Glamorgan 330 (van der Gugten 85*, Hogan 54) and 68 for 4 lead Yorkshire 193 (Lyth 52, Taylor 2-16) by 205 runs
Joe Root must have spent the past couple of months feeling like the little boy who tried to stave off disaster by sticking his finger in the dike. England in India one moment, Yorkshire at Headingley the next. All around him has been calamity.
Yorkshire's belief that they are Championship challengers lay in tatters at tea on the second day when they conceded a 137-run first-innings lead to Glamorgan, whose only Championship win at Headingley came in 1999. Glamorgan then faltered second time around, closing at 68 for 4 thanks to three new-ball wickets from the ever-productive Ben Coad, but a lead of 205 still leaves them with a 50-50 chance.

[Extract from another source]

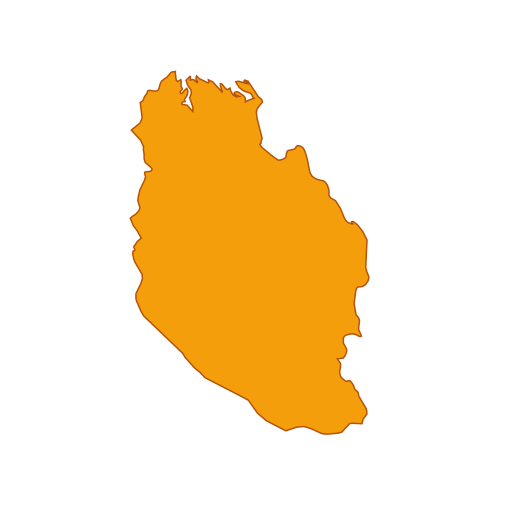 map outline of Telemark (Natural Earth projection), rotated 222°
{"feature_id": "NOR-922", "entity_name": "Telemark", "entity_type": "County", "adm_level": 1, "iso_a3": "NOR", "parent_name": "Norway", "parent_adm1": "", "projection": "natural_earth1", "projection_center": [8.804, 59.491], "detail": "fine", "context": "isolated", "style": "filled", "palette": "amber", "viewbox_px": 512, "rotation_deg": 222, "n_neighbors": 0, "source": "natural_earth", "source_scale": "10m", "svg_char_len": 4061}
<svg xmlns="http://www.w3.org/2000/svg" viewBox="0 0 512 512"><g transform="rotate(222 256 256)"><path d="M439.4,339.2L438.3,337.9L433.1,333.4L430.9,333.2L429.9,336.7L428.6,335.8L425.2,331.9L424.5,331.6L423.5,331.4L422.7,331.1L422.3,330.1L422.4,327.6L422.3,327.1L420.3,326.4L419.8,328.3L420.0,331.4L419.6,334.3L417.6,333.4L416.5,332.5L414.8,329.5L414.3,327.7L414.3,325.9L413.8,324.3L412.0,323.3L413.6,321.7L413.5,320.0L412.3,319.2L408.2,322.0L399.7,321.1L402.5,324.4L411.1,329.1L412.9,333.7L415.6,335.9L421.1,337.2L425.6,339.8L425.2,345.3L424.4,345.3L424.0,344.5L423.1,343.6L422.4,342.8L421.3,344.7L419.8,345.4L415.9,345.3L415.9,346.5L417.5,346.7L418.9,347.3L419.9,348.4L420.6,350.1L416.9,349.8L407.4,352.6L407.4,353.8L408.0,354.0L409.3,355.1L404.9,356.4L390.4,355.1L395.7,358.2L397.8,360.2L396.1,361.0L390.6,360.0L388.5,360.6L387.7,363.4L384.6,361.4L380.7,360.4L377.2,361.0L375.3,363.4L378.2,362.3L380.0,362.0L381.1,362.2L381.3,363.5L380.6,364.7L379.6,365.6L378.7,366.0L372.5,366.8L369.6,366.2L366.9,363.4L366.2,365.8L363.0,372.0L364.7,372.0L367.5,373.1L368.8,373.2L370.2,372.8L374.5,370.8L378.0,370.1L381.2,370.1L384.4,370.8L387.7,372.0L385.8,374.3L379.2,377.3L376.3,379.3L379.2,378.9L382.0,377.9L382.0,379.3L379.8,380.1L379.0,380.6L361.1,376.0L356.9,376.1L355.1,375.4L354.2,374.7L353.9,368.6L353.5,365.8L352.8,364.7L352.0,363.1L347.4,359.1L330.0,347.4L329.2,345.1L327.6,342.9L327.8,342.5L327.9,342.3L327.9,341.9L327.8,341.4L324.6,340.7L312.2,341.1L304.7,341.9L303.7,342.2L303.5,342.3L303.3,342.4L301.9,343.9L300.5,346.5L299.8,349.1L302.4,353.4L302.9,354.9L302.7,355.9L301.3,357.7L299.0,361.2L298.9,362.0L298.9,363.1L299.3,364.2L299.2,365.3L298.5,366.2L297.3,367.0L296.0,367.5L292.9,367.8L288.9,366.1L282.4,362.1L274.2,355.8L270.9,353.8L267.9,352.8L263.9,353.2L260.8,354.3L256.1,357.0L253.7,357.2L250.7,356.5L246.6,354.3L244.7,352.6L242.6,350.1L241.0,349.4L239.2,349.1L234.0,350.3L225.1,347.9L216.5,343.7L214.0,342.8L211.5,342.3L209.0,342.8L206.2,343.9L205.6,344.5L205.9,344.8L206.9,344.8L207.5,344.9L207.9,345.3L207.8,345.8L207.0,346.5L204.7,346.9L201.0,347.0L193.0,345.6L184.5,342.3L184.0,341.9L166.8,320.9L163.0,318.4L158.8,316.4L157.1,314.7L156.0,312.2L155.5,307.9L156.3,305.0L158.0,302.6L159.6,301.2L159.6,299.3L158.3,296.5L151.1,286.1L142.2,279.2L138.6,278.8L137.0,278.0L135.2,276.6L133.2,273.4L130.7,270.1L125.1,267.6L124.0,266.9L124.3,266.2L125.4,265.4L129.4,264.4L131.7,263.1L133.6,261.3L136.1,257.6L136.7,255.3L135.9,253.1L132.7,249.7L127.0,247.7L125.6,246.8L124.6,245.4L123.1,241.7L122.9,239.6L122.9,238.3L126.8,234.0L121.8,232.9L120.5,232.0L118.7,229.7L117.0,226.8L116.3,225.9L115.4,225.0L114.1,224.1L112.2,223.0L110.4,222.7L106.7,222.8L105.1,223.3L104.2,224.0L104.1,225.1L103.4,225.9L102.1,226.2L98.6,225.6L96.6,224.9L94.3,223.5L93.0,223.1L88.8,223.0L85.6,220.5L72.0,216.3L69.8,214.8L67.8,212.6L67.2,206.2L65.0,202.3L72.9,195.8L73.6,194.8L74.4,193.4L74.2,190.8L74.4,188.0L74.3,183.1L74.9,181.5L76.6,179.1L83.1,172.1L85.7,169.7L88.5,168.0L100.4,164.2L106.2,161.4L111.1,156.3L116.8,146.1L138.1,140.5L149.8,140.2L165.2,143.7L174.2,141.5L212.7,131.4L219.4,132.0L227.0,131.7L240.7,133.2L245.0,134.6L299.2,136.3L304.1,137.8L314.6,142.6L316.5,143.8L320.0,147.7L323.0,158.1L325.2,163.1L328.3,166.1L341.5,170.3L344.4,171.7L348.7,174.8L350.1,176.4L350.6,177.6L349.9,178.3L350.0,179.2L350.6,179.8L353.0,181.0L353.9,187.4L353.3,192.5L361.1,195.2L367.5,196.5L374.7,199.9L374.4,202.8L373.4,206.1L373.3,209.7L373.7,212.6L374.5,214.1L376.0,215.2L378.1,216.3L381.0,218.2L383.4,221.7L386.6,227.6L389.4,237.3L391.0,240.9L394.4,243.1L394.7,244.1L393.7,245.5L391.9,247.3L390.9,248.8L391.0,250.3L391.4,251.0L393.1,251.5L400.7,251.4L402.2,252.1L404.1,253.3L407.1,256.6L411.2,260.0L412.6,261.9L419.1,264.8L432.9,266.1L431.2,277.3L432.3,280.8L433.6,283.0L444.8,292.7L444.0,295.2L444.0,296.0L445.5,299.8L445.9,303.7L447.0,306.3L446.6,307.2L445.0,308.6L442.8,309.9L441.1,311.2L440.0,312.6L439.8,313.8L440.2,315.7L441.7,318.4L442.8,320.9L443.1,323.3L442.5,326.8L441.8,329.1L442.0,335.9L439.4,339.2L439.4,339.2Z" fill="#f59e0b" stroke="#b45309" stroke-width="1.5"/></g></svg>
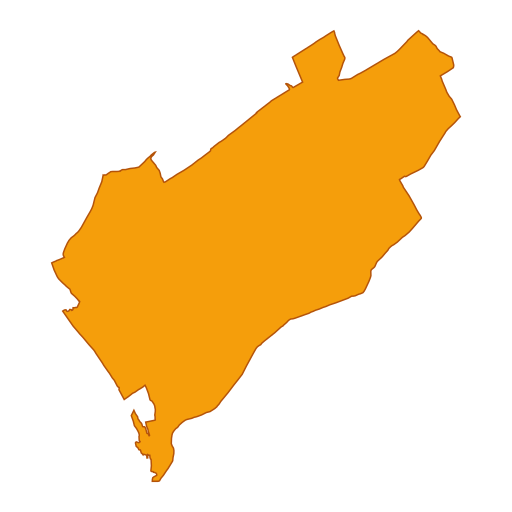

The first Championship match between the Root brothers has been much closer than many imagined, and it would be no surprise if one or the other still has a major influence on it. Billy, 25 not out at the close, has the first opportunity to fashion the contest to his liking, but he survived by the smallest of margins when he missed a late cut against Joe in the final over of the day.
Life was going splendidly for Joe Root when he struck 228 and 186 in successive Tests in Galle and followed up with 218 in Chennai. Here was a batsman in total command of his game, heading towards a Test average of 50-plus that would rightly confirm him as one of the finest players of his generation.
Then came wretchedness in three spin-dominated Tests in Chennai and Ahmedabad and, even though England's captain looked the likeliest to resist, he failed to reach fifty in seven attempts. Back at Headingley, dutifully turning out for Yorkshire in the first two Championship matches of the summer, he scratched around for 16 in 59 balls before Glamorgan added to his woes.
Root commands great respect in Yorkshire for the way he takes his county appearances seriously. In his last stint in 2019, against Nottinghamshire and Hampshire, he made 297 runs and was only out twice, although his satisfaction was tempered when Stuart Broad struck him on the head. The man from the Yorkshire Post compared his bravery to the indomitable Brian Close only to read the paper the next day and find that the subs had subsequently confused Close with "the legendary football manager" Brian Clough.
Against Glamorgan, on a sunny, yet bone-chilling day, he determinedly set about batting himself into a semblance of form, only for a low full toss from Callum Taylor finally to tempt him into a miscued hit down the ground that was claimed at long-off by Dan Douthwaite. To avoid further confusion, that is Callum Taylor the Glamorgan offspinner, not the recently released Southend United goalkeeper.
The languid off-driven four against Michael Hogan that got Root off the mark augered well, but his only other boundary came when he edged Taylor wide of the slips in the over before the spinner dismissed him in what was only his third first-class wicket. He even had to withstand an exploratory two overs of offspin from his younger brother, which almost had him lbw on the sweep on 4, the subject perhaps of a light-hearted exchange moments later. Billy's introduction was a worthwhile gambit by Glamorgan's captain, Chris Cooke, and the dynamics were interesting enough to have let it run a couple of overs longer.
The evergreen Michael Hogan unhinged Yorkshire's top order, defeating Tom Kohler-Cadmore's booming off-drive and then bowling Tom Loten for nought; Loten, playing only his fourth first-class innings, has a wide-legged, open, baseball stance that is not exactly easy on the eye. He was only in the side because Gary Ballance had been injured in the nets by none other than Merlin, the spin bowling machine, which presumably now bowls a dangerous quicker one.
The most cultured innings was Harry Brook's. His sculptured strokeplay and slightly stiff movements are reminiscent of Michael Vaughan, and if he can tighten his defence he will one day be knocking on England's door. He was a long way back and across when he fell lbw to David Lloyd. Dom Bess, charged with developing into an allrounder at No. 7, edged through the slips on nought, but shepherded Yorkshire past the follow-on with an unbeaten 38.
That Yorkshire still have a whiff of victory owes much to Coad. Over the past 10 years, he has the lowest average of any English bowler to have taken 30 wickets in first-class cricket. Perfect outswingers sent back Nick Selman and Kiran Carlson and Brook pulled off a fast catch to his right at third slip to account for Andy Balbirnie. England may never look at him because he bowls in the low-80s mph, but he is a hugely effective county bowler.
All to play for then when the third day resumes. Sunny. 5C.